Sorry, I can see how reading my comment would give the impression that I speak from great authority, but I was mostly just voicing my own preferences and prejudices about learning. I took a look at the introductory video for your service and it seems like a very professional, carefully-structured course - I do think learning in groups can work well if there is a clear, thoughfully-conceived structure for interaction. And it must surely help that you select for motivated, intelligent people - motivation is the key to real learning at any stage in life, I'd say.
I have had some experience with attempts to get groups of people to create or work together in groups with little to no structure and it never works. But I have not had much experience with the sort of structured social learning you offer (I think architect schools do a lot of this sort of structured, group creation-cum-learning - might be worth checking out.)
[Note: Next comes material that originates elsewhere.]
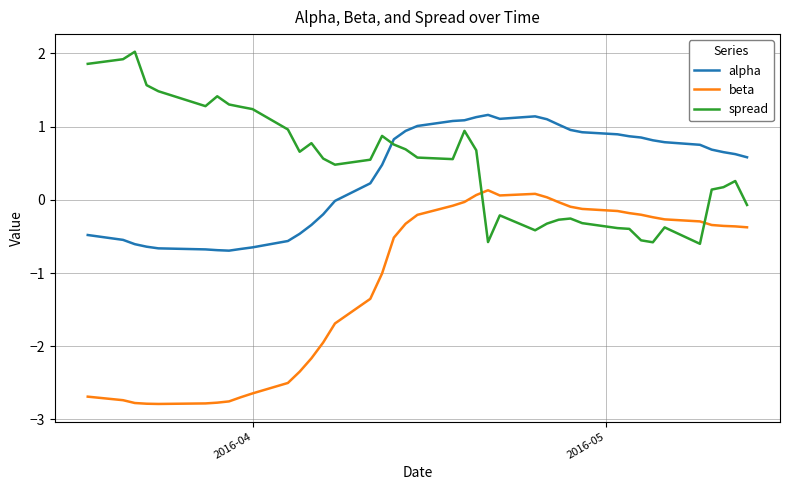

Rank the series by their maximum value, from highest to lowest.

spread, alpha, beta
I do think that locking yourself in a room with a book and focussing is important, at least to build the platform of understanding from which you can move to group interactions. That's certainly my preference for the things I teach myself, and I think it is crucial for building basic understanding and confidence with the ideas. Of course there are chokepoints, especially with something like coding where at some point you need to actually start creating, where measured, structured guidance must be immensely helpful. But I think you need a rhythm - independent learning, then taking the problems and confusions you've built up into a social setting, then independent work again - I think real, 100% focus on a problem is a solitary activity. But perhaps from your own experience with DBC you can offer me some counter-examples?